A little background, why this is interesting. Many years ago, when I studied semiconductor engineering we learnt that copper is poison for the CMOS process and that the fab had to be kept free from copper contamination.
The reason for this is that copper, contrary to aluminium, diffuses very quickly in silicon and silicon dioxide.
Of course there are reasons why you might prefer copper over aluminium as an interconnect. So a process has been developed to make this possible and safe. The process is called Damascene and the article is about significant improvements there.
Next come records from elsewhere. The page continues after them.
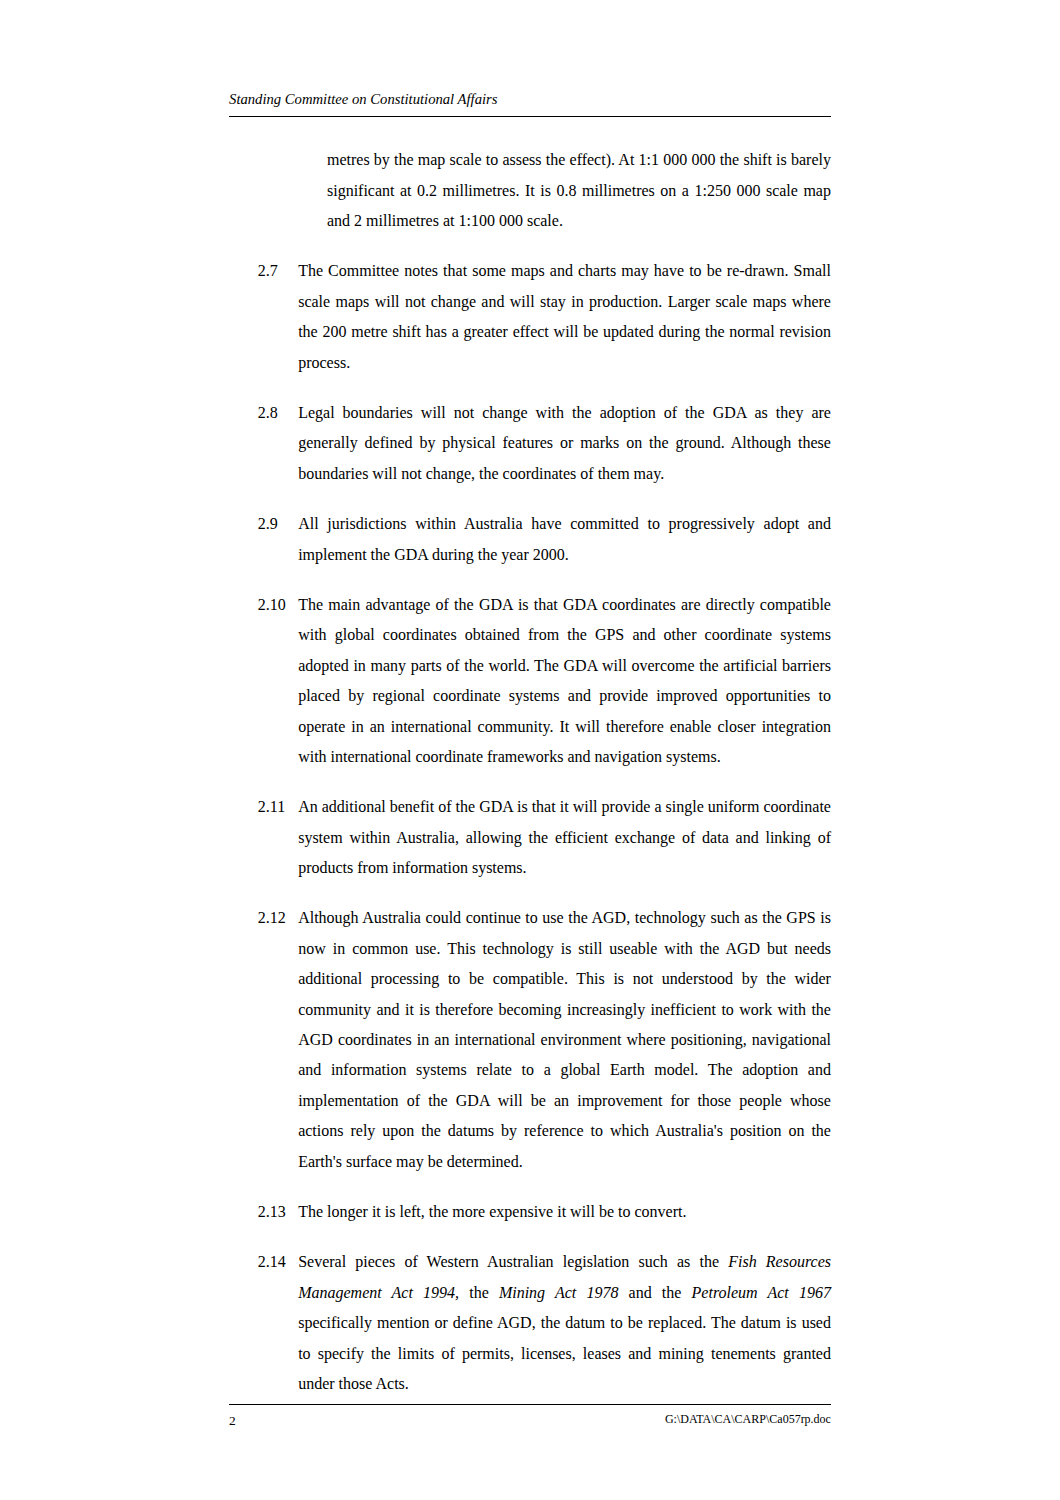Standing Committee on Constitutional Affairs
metres by the map scale to assess the effect). At 1:1 000 000 the shift is barely significant at 0.2 millimetres. It is 0.8 millimetres on a 1:250 000 scale map and 2 millimetres at 1:100 000 scale.
2.7
The Committee notes that some maps and charts may have to be re-drawn. Small scale maps will not change and will stay in production. Larger scale maps where the 200 metre shift has a greater effect will be updated during the normal revision process.
2.8
Legal boundaries will not change with the adoption of the GDA as they are generally defined by physical features or marks on the ground. Although these boundaries will not change, the coordinates of them may.
2.9
All jurisdictions within Australia have committed to progressively adopt and implement the GDA during the year 2000.
2.10
The main advantage of the GDA is that GDA coordinates are directly compatible with global coordinates obtained from the GPS and other coordinate systems adopted in many parts of the world. The GDA will overcome the artificial barriers placed by regional coordinate systems and provide improved opportunities to operate in an international community. It will therefore enable closer integration with international coordinate frameworks and navigation systems.
2.11
An additional benefit of the GDA is that it will provide a single uniform coordinate system within Australia, allowing the efficient exchange of data and linking of products from information systems.
2.12
Although Australia could continue to use the AGD, technology such as the GPS is now in common use. This technology is still useable with the AGD but needs additional processing to be compatible. This is not understood by the wider community and it is therefore becoming increasingly inefficient to work with the AGD coordinates in an international environment where positioning, navigational and information systems relate to a global Earth model. The adoption and implementation of the GDA will be an improvement for those people whose actions rely upon the datums by reference to which Australia's position on the Earth's surface may be determined.
2.13
The longer it is left, the more expensive it will be to convert.
2.14
Several pieces of Western Australian legislation such as the Fish Resources Management Act 1994, the Mining Act 1978 and the Petroleum Act 1967 specifically mention or define AGD, the datum to be replaced. The datum is used to specify the limits of permits, licenses, leases and mining tenements granted under those Acts.
2
G:\DATA\CA\CARP\Ca057rp.doc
And "Damascene" is a reference to pattern welding (often called "Damascus" even though it's not the same thing as historical Damascus steel), where different metals are forge welded together to make laminated patterns:
https://en.wikipedia.org/wiki/Pattern_welding
Here the copper is coated with a very thin barrier layer of rhodium, so there's also a laminated pattern of different metals.
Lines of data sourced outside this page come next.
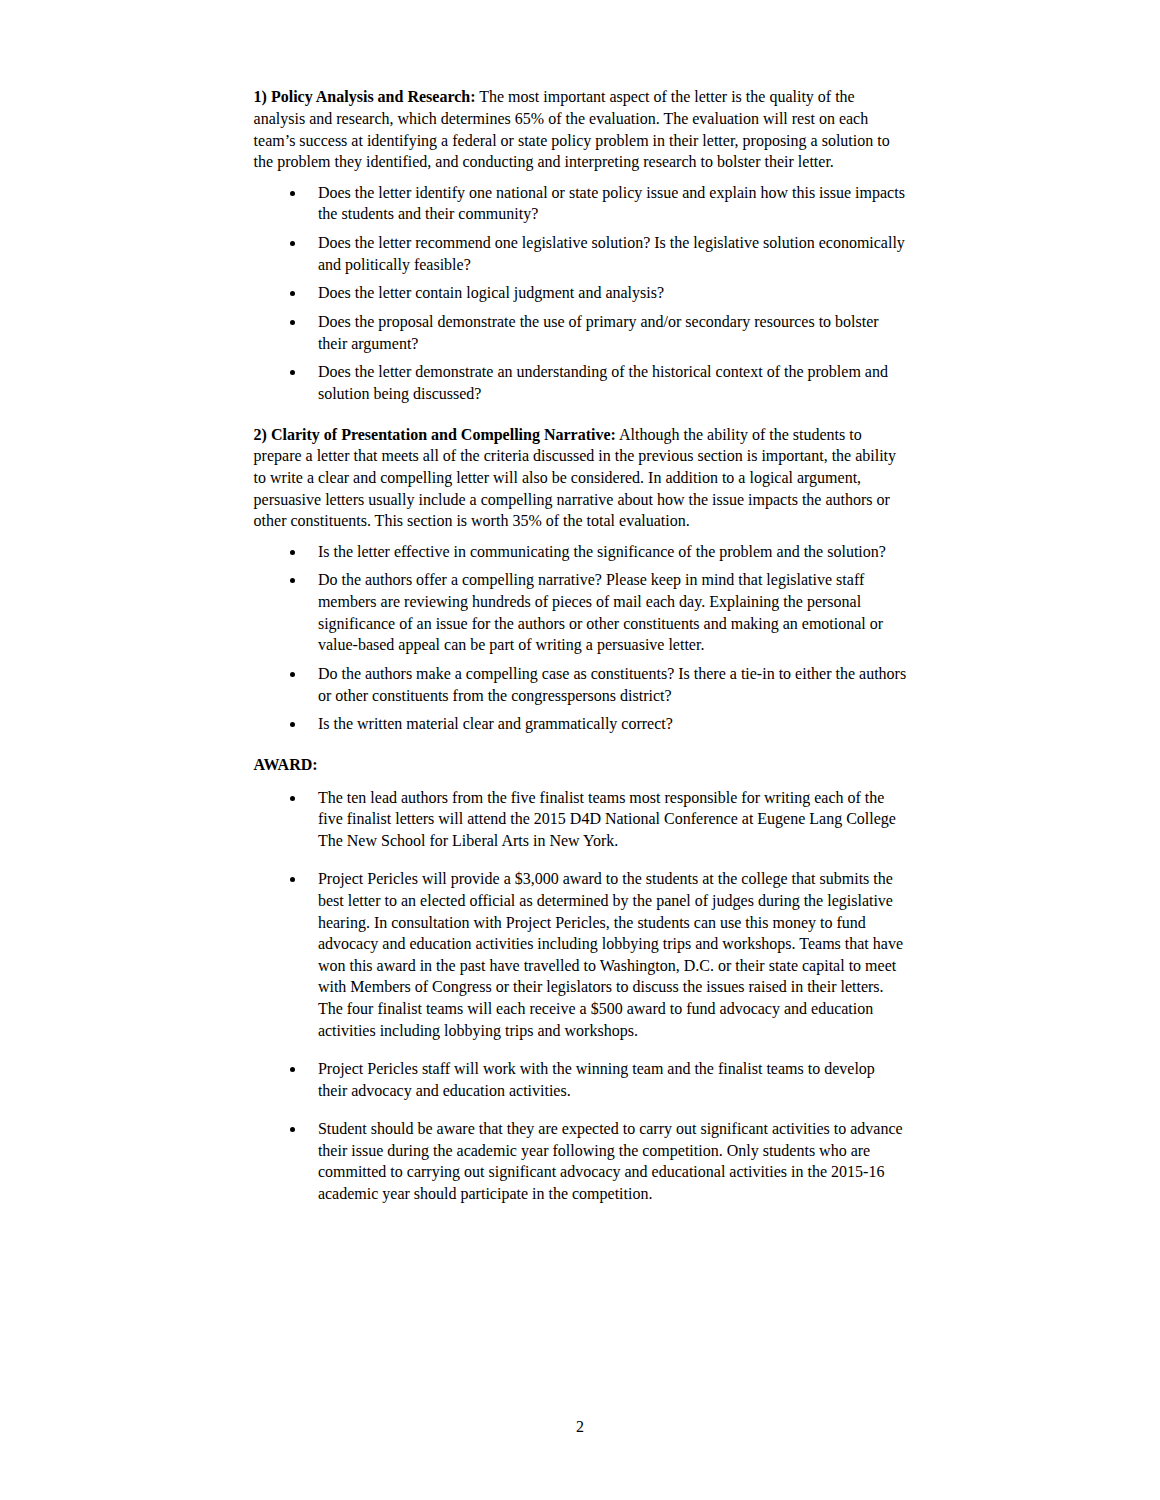1) Policy Analysis and Research: The most important aspect of the letter is the quality of the analysis and research, which determines 65% of the evaluation. The evaluation will rest on each team’s success at identifying a federal or state policy problem in their letter, proposing a solution to the problem they identified, and conducting and interpreting research to bolster their letter.
Does the letter identify one national or state policy issue and explain how this issue impacts the students and their community?
Does the letter recommend one legislative solution? Is the legislative solution economically and politically feasible?
Does the letter contain logical judgment and analysis?
Does the proposal demonstrate the use of primary and/or secondary resources to bolster their argument?
Does the letter demonstrate an understanding of the historical context of the problem and solution being discussed?
2) Clarity of Presentation and Compelling Narrative: Although the ability of the students to prepare a letter that meets all of the criteria discussed in the previous section is important, the ability to write a clear and compelling letter will also be considered. In addition to a logical argument, persuasive letters usually include a compelling narrative about how the issue impacts the authors or other constituents. This section is worth 35% of the total evaluation.
Is the letter effective in communicating the significance of the problem and the solution?
Do the authors offer a compelling narrative? Please keep in mind that legislative staff members are reviewing hundreds of pieces of mail each day. Explaining the personal significance of an issue for the authors or other constituents and making an emotional or value-based appeal can be part of writing a persuasive letter.
Do the authors make a compelling case as constituents? Is there a tie-in to either the authors or other constituents from the congresspersons district?
Is the written material clear and grammatically correct?
AWARD:
The ten lead authors from the five finalist teams most responsible for writing each of the five finalist letters will attend the 2015 D4D National Conference at Eugene Lang College The New School for Liberal Arts in New York.
Project Pericles will provide a $3,000 award to the students at the college that submits the best letter to an elected official as determined by the panel of judges during the legislative hearing. In consultation with Project Pericles, the students can use this money to fund advocacy and education activities including lobbying trips and workshops. Teams that have won this award in the past have travelled to Washington, D.C. or their state capital to meet with Members of Congress or their legislators to discuss the issues raised in their letters. The four finalist teams will each receive a $500 award to fund advocacy and education activities including lobbying trips and workshops.
Project Pericles staff will work with the winning team and the finalist teams to develop their advocacy and education activities.
Student should be aware that they are expected to carry out significant activities to advance their issue during the academic year following the competition. Only students who are committed to carrying out significant advocacy and educational activities in the 2015-16 academic year should participate in the competition.
2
Awesome context, thank you!
According to this interview, TSMC was the first to deploy copper interconnects in a production process.
"...So, when we went to .13u, .13u the people began to change from aluminum to copper. And IBM was the leader for the copper metal. They had the longest history of developing copper technology. They worked for more than ten years on copper. TSMC didn't have any experience in copper at all. So, when we decided we need to adopt copper, okay. So, the copper is one story and low-k material is another one. IBM decided kind of low-k material is a spin-on material called SILK. IBM had a Research Consortium that IBM-- Samsung joined them, I think, ST Micro joined them. Several companies joined the Consortium.
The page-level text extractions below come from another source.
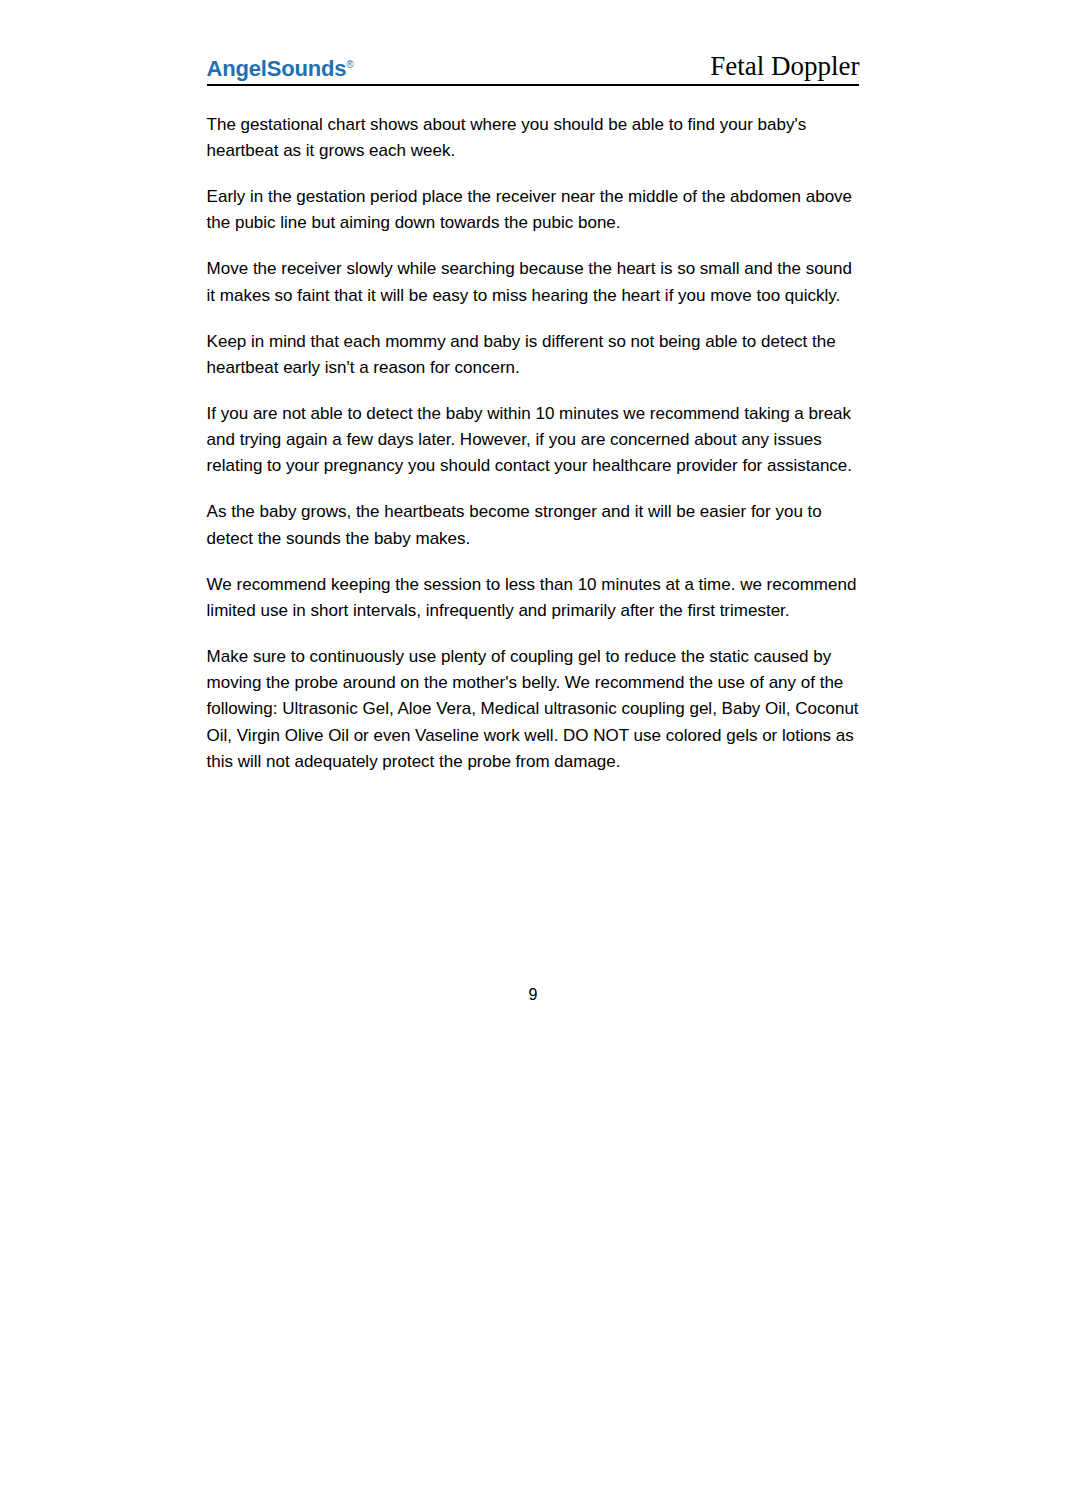AngelSounds®
Fetal Doppler
The gestational chart shows about where you should be able to find your baby's heartbeat as it grows each week.
Early in the gestation period place the receiver near the middle of the abdomen above the pubic line but aiming down towards the pubic bone.
Move the receiver slowly while searching because the heart is so small and the sound it makes so faint that it will be easy to miss hearing the heart if you move too quickly.
Keep in mind that each mommy and baby is different so not being able to detect the heartbeat early isn't a reason for concern.
If you are not able to detect the baby within 10 minutes we recommend taking a break and trying again a few days later. However, if you are concerned about any issues relating to your pregnancy you should contact your healthcare provider for assistance.
As the baby grows, the heartbeats become stronger and it will be easier for you to detect the sounds the baby makes.
We recommend keeping the session to less than 10 minutes at a time. we recommend limited use in short intervals, infrequently and primarily after the first trimester.
Make sure to continuously use plenty of coupling gel to reduce the static caused by moving the probe around on the mother's belly. We recommend the use of any of the following: Ultrasonic Gel, Aloe Vera, Medical ultrasonic coupling gel, Baby Oil, Coconut Oil, Virgin Olive Oil or even Vaseline work well. DO NOT use colored gels or lotions as this will not adequately protect the probe from damage.
9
"And UMC joined them. But we didn't join them. They all used that spin-on low-K material. But we decided to use CVD - instead of flourine-doped it's a carbon-doped made by Applied Materials. They're called Black Diamond. So, we choose Black Diamond. The reason we chose Black Diamond was very simple, because I suffer at .18 with a spin-on. I wouldn't touch spin-on again. <laughter> But they didn't go through that. So, we were very, very lucky. TSMC became the first company in the world which was able to ship a manufacturing wafers with the copper and low-k, because IBM failed..."
".13u was actually the very important node for TSMC. Because we became the first one in the world to deliver manufacturing wafer of copper and low-K."